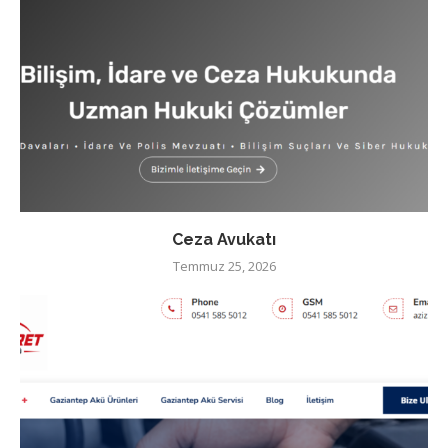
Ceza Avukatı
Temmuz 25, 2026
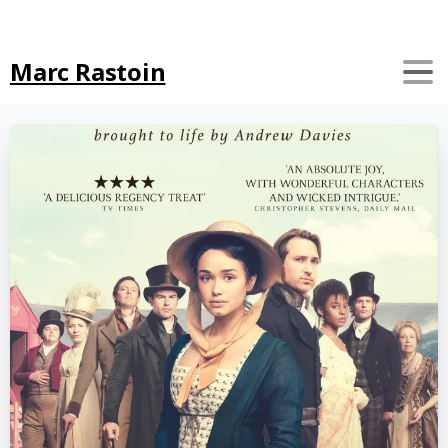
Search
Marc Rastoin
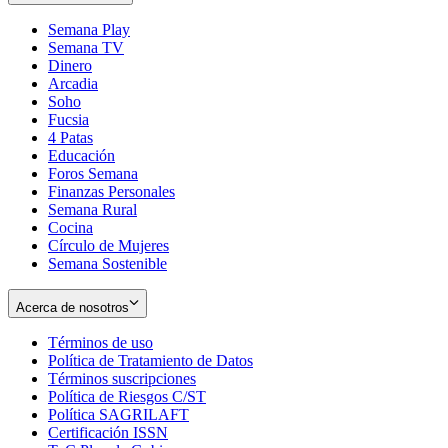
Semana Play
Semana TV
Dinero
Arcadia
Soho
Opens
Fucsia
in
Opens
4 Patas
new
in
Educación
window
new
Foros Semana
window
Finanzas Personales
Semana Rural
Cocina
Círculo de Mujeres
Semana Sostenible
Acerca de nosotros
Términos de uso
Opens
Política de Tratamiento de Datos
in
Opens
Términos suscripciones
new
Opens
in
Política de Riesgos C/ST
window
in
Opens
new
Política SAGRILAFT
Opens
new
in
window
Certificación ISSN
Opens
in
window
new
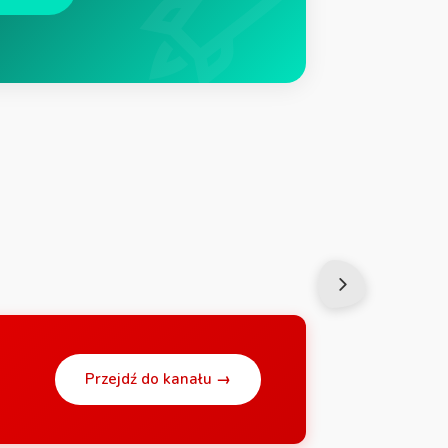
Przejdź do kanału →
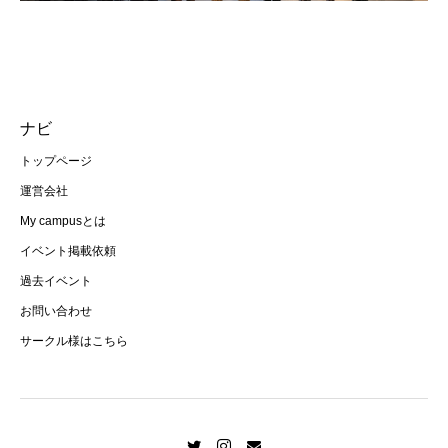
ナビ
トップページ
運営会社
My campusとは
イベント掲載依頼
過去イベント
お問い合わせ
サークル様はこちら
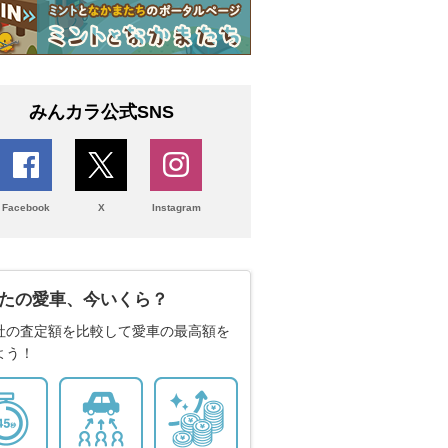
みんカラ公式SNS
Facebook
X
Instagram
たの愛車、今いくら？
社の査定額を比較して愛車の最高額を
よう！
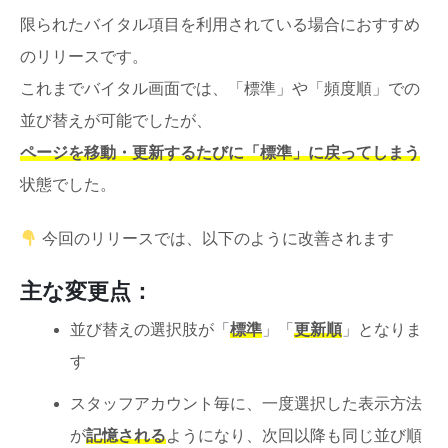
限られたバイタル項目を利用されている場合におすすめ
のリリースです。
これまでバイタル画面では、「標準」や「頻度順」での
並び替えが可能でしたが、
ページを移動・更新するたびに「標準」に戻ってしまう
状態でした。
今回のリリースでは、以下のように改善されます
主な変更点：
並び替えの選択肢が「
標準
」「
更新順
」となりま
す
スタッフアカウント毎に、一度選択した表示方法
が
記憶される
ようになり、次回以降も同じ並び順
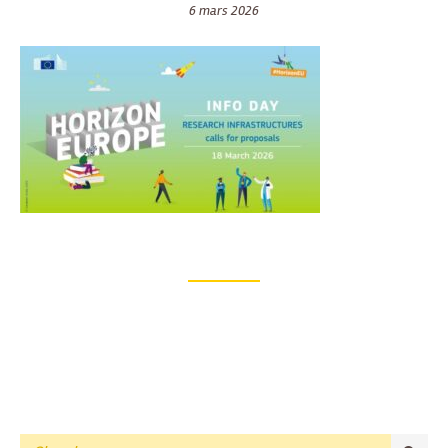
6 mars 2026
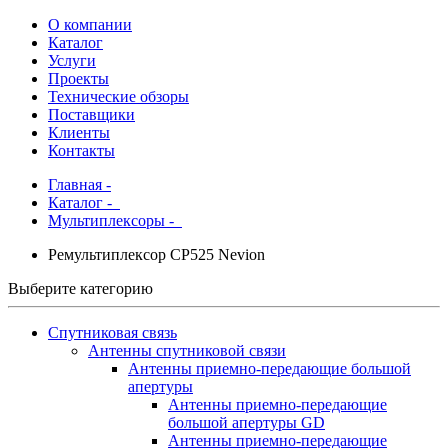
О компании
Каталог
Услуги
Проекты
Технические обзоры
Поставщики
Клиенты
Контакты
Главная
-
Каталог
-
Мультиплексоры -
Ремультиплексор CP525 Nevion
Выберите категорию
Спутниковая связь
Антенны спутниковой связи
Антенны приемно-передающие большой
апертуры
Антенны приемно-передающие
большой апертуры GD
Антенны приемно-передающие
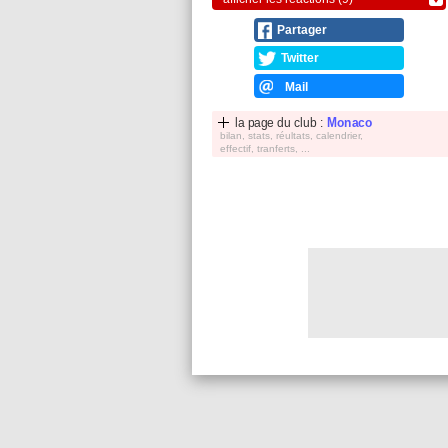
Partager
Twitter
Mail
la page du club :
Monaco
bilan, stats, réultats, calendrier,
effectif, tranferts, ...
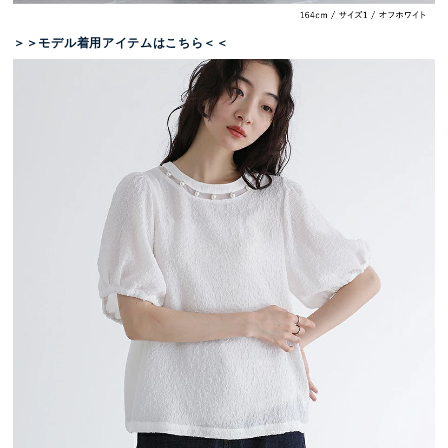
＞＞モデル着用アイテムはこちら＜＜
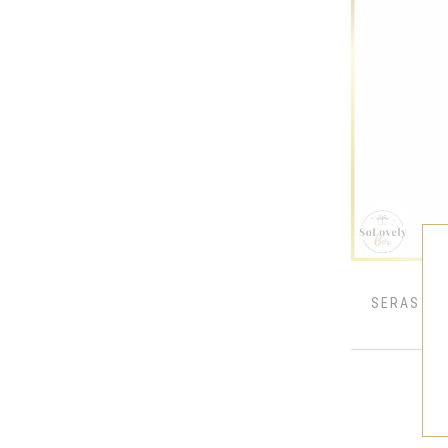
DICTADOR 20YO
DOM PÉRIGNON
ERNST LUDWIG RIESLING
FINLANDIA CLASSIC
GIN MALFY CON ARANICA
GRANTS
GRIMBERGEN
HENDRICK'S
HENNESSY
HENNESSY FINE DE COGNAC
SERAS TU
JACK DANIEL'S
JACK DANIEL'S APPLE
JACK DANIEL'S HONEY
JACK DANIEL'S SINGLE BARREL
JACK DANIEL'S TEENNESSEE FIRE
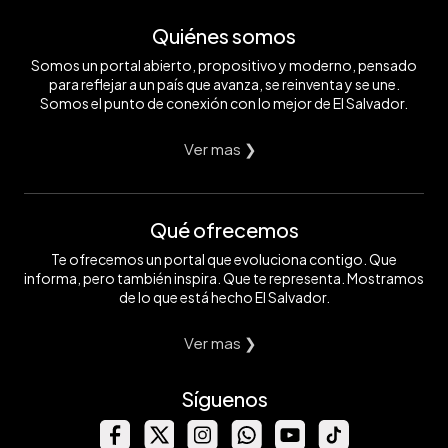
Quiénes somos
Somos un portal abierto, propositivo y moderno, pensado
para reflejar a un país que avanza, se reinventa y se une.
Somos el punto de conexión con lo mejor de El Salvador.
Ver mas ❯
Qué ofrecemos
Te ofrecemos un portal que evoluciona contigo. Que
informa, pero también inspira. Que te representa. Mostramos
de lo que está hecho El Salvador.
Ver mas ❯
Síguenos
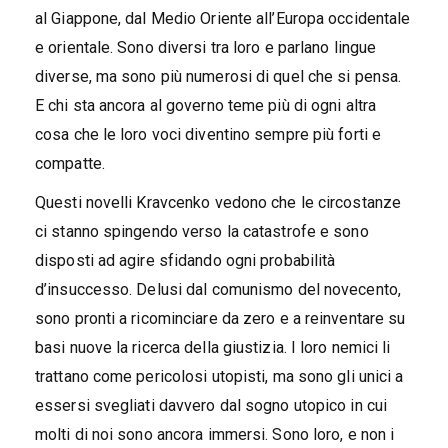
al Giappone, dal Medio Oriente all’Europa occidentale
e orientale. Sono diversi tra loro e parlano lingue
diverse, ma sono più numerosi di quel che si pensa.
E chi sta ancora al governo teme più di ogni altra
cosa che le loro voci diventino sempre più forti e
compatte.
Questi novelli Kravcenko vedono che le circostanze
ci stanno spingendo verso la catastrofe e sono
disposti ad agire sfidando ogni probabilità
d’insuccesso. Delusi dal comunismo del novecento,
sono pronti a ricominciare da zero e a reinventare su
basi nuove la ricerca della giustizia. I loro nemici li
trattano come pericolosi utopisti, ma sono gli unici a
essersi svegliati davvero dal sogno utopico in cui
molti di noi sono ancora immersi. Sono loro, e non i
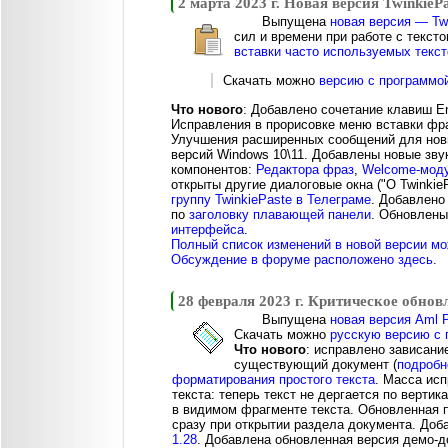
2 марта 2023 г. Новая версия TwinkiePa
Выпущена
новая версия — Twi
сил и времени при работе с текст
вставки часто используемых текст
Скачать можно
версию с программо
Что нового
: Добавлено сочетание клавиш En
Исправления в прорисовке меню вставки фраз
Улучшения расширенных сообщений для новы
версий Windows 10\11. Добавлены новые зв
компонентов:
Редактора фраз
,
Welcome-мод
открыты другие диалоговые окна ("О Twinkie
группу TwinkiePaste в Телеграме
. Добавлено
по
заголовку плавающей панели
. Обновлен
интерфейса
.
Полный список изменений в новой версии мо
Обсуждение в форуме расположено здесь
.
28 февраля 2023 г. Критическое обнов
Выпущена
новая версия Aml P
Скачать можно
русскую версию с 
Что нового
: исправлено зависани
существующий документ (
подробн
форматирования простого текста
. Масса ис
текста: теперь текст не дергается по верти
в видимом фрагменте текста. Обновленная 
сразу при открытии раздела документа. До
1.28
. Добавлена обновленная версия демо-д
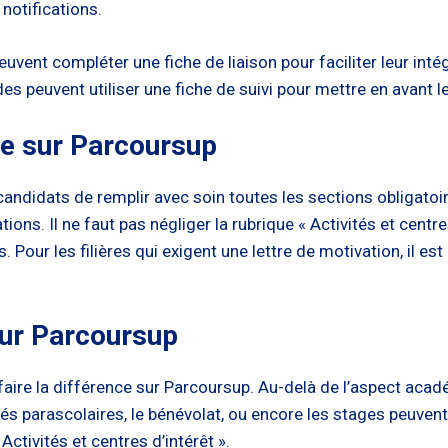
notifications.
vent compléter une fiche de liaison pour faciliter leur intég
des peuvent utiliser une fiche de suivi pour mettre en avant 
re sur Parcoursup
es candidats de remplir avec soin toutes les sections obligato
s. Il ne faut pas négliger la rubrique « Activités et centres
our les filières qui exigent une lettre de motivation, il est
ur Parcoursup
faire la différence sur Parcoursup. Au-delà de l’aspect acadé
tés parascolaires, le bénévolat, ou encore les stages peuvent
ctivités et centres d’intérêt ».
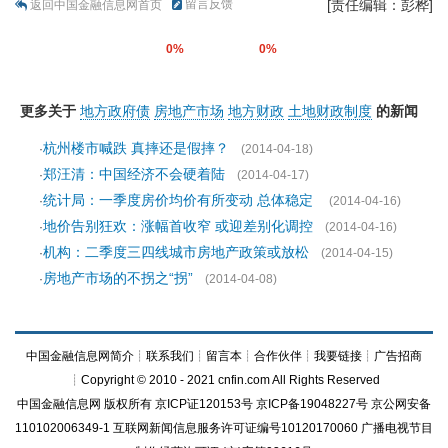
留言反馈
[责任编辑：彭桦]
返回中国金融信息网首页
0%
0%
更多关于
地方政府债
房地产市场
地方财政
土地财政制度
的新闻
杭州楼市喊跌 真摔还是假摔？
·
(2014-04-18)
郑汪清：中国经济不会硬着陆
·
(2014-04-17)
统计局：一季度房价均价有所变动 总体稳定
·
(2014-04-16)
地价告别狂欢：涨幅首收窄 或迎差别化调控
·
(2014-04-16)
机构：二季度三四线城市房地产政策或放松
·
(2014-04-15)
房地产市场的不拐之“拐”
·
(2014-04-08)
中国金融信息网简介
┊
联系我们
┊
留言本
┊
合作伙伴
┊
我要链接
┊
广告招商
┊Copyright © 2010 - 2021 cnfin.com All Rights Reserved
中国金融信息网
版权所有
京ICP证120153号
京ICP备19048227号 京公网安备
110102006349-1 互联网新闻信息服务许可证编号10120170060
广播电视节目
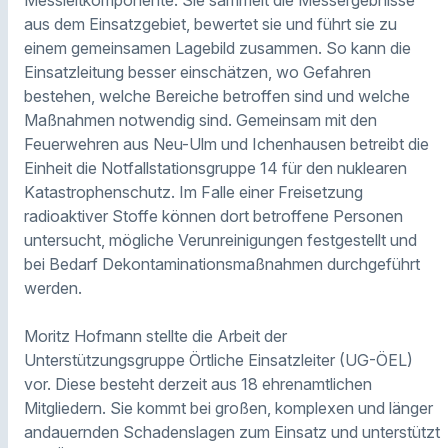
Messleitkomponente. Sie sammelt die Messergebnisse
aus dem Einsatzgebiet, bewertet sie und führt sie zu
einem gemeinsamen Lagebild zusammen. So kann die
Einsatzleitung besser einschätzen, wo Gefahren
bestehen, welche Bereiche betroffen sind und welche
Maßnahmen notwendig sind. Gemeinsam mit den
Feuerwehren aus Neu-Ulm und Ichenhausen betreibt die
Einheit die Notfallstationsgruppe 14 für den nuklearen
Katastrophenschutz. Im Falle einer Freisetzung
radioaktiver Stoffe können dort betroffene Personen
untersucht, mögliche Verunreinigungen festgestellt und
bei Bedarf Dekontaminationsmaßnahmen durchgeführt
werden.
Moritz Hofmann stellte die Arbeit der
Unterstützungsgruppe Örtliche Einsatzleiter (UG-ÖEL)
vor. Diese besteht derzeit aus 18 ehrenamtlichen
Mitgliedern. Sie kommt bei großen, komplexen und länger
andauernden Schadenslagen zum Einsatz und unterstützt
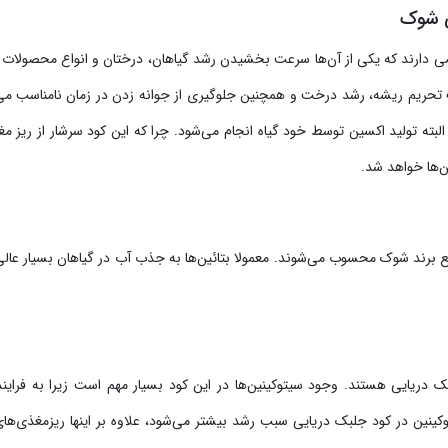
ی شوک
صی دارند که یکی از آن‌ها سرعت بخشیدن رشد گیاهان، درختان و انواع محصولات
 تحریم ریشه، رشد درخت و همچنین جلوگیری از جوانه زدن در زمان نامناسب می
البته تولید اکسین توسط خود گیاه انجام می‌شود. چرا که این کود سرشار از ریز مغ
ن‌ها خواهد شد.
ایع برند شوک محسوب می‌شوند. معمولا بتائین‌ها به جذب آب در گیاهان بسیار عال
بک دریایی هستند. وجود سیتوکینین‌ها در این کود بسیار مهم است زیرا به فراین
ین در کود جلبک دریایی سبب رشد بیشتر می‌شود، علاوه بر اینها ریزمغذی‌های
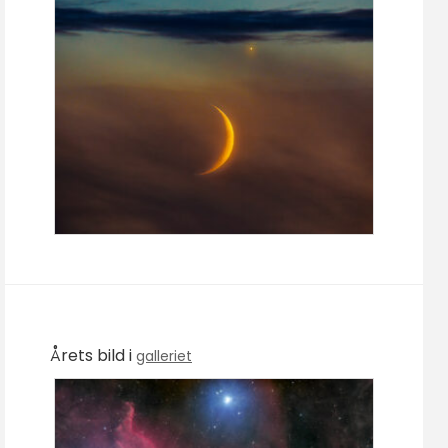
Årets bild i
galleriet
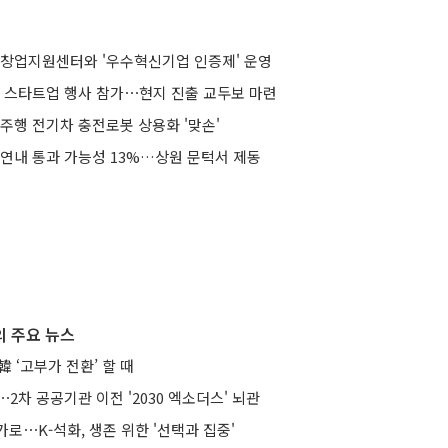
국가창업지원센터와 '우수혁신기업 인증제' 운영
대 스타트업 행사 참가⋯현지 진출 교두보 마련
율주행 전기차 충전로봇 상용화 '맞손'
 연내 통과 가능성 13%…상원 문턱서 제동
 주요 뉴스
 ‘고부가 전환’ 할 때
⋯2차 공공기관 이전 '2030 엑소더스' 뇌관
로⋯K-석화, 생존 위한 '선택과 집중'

++++++++++++++++++++

● **Problem to work on**
Starting at the beginning of the items and going through the line that contains "JACK DANIEL'S TEENNESSEE FIRE", rewrite those lines with "window" changed to "tab" everywhere and nothing else altered. Leave the pictures out of your answer.

● **Result of this task**
Ceza Avukatı
Temmuz 25, 2026
Search
Marc Rastoin
Semana Play
Semana TV
Dinero
Arcadia
Soho
Opens
Fucsia
in
Opens
4 Patas
new
in
Educación
tab
new
Foros Semana
tab
Finanzas Personales
Semana Rural
Cocina
Círculo de Mujeres
Semana Sostenible
Acerca de nosotros
Términos de uso
Opens
Política de Tratamiento de Datos
in
Opens
Términos suscripciones
new
Opens
in
Política de Riesgos C/ST
tab
in
Opens
new
Política SAGRILAFT
Opens
new
in
tab
Certificación ISSN
Opens
in
tab
new
Przejdź do kanału →
ナビ
トップページ
運営会社
My campusとは
イベント掲載依頼
過去イベント
お問い合わせ
サークル様はこちら
みんカラ公式SNS
Facebook
X
Instagram
たの愛車、今いくら？
社の査定額を比較して愛車の最高額を
よう！
限られたバイタル項目を利用されている場合におすすめ
のリリースです。
これまでバイタル画面では、「標準」や「頻度順」での
並び替えが可能でしたが、
ページを移動・更新するたびに「標準」に戻ってしまう
状態でした。
今回のリリースでは、以下のように改善されます
主な変更点：
並び替えの選択肢が「
標準
」「
更新順
」となりま
す
スタッフアカウント毎に、一度選択した表示方法
が
記憶される
ようになり、次回以降も同じ並び順
6 mars 2026
О компании
Каталог
Услуги
Проекты
Технические обзоры
Поставщики
Клиенты
Контакты
Главная
-
Каталог
-
Мультиплексоры -
Ремультиплексор CP525 Nevion
Выберите категорию
Спутниковая связь
Антенны спутниковой связи
Антенны приемно-передающие большой
апертуры
Антенны приемно-передающие
большой апертуры GD
Антенны приемно-передающие
Partager
Twitter
Mail
la page du club :
Monaco
bilan, stats, réultats, calendrier,
effectif, tranferts, ...
＞＞モデル着用アイテムはこちら＜＜
DICTADOR 20YO
DOM PÉRIGNON
ERNST LUDWIG RIESLING
FINLANDIA CLASSIC
GIN MALFY CON ARANICA
GRANTS
GRIMBERGEN
HENDRICK'S
HENNESSY
HENNESSY FINE DE COGNAC
SERAS TU
JACK DANIEL'S
JACK DANIEL'S APPLE
JACK DANIEL'S HONEY
JACK DANIEL'S SINGLE BARREL
JACK DANIEL'S TEENNESSEE FIRE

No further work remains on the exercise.